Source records
>>

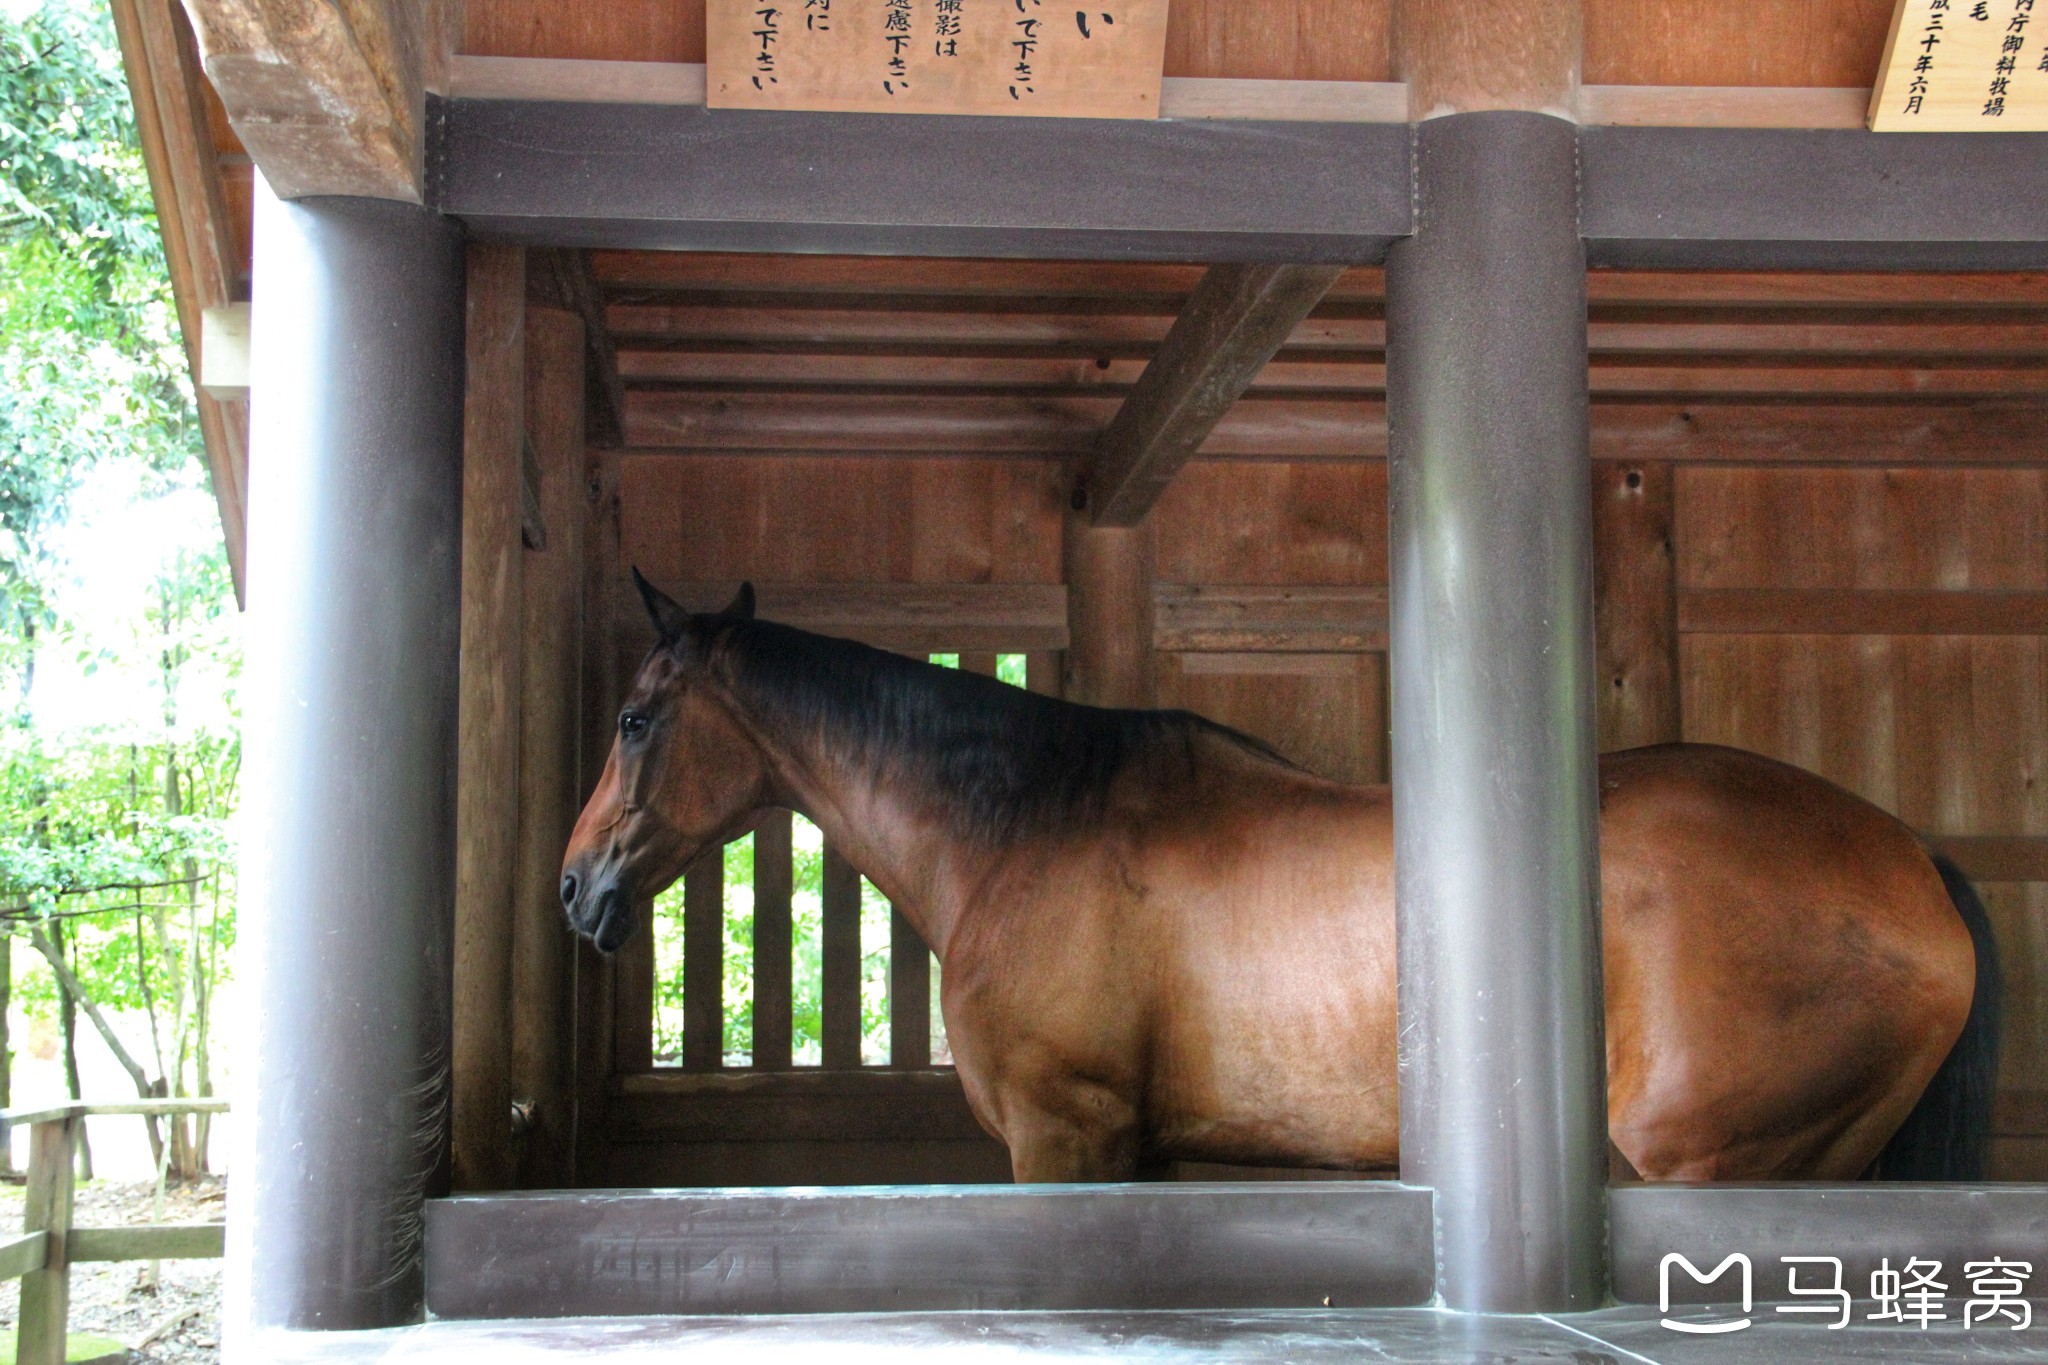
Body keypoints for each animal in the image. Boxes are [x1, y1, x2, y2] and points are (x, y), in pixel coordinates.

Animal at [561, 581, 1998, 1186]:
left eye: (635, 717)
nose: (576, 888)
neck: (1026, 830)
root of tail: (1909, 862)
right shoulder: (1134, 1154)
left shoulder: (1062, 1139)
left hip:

<<

Please output all of the entries above exactly, but without any picture.

Body keypoints for each animal in the image. Boxes are [x1, y1, x2, y2] and points are (x, y), in pixel coordinates.

Animal at [561, 581, 1998, 1186]:
left eye: (635, 717)
nose: (576, 888)
neck: (1026, 830)
root of tail: (1909, 862)
right shoulder: (1134, 1154)
left shoulder: (1062, 1139)
left hip:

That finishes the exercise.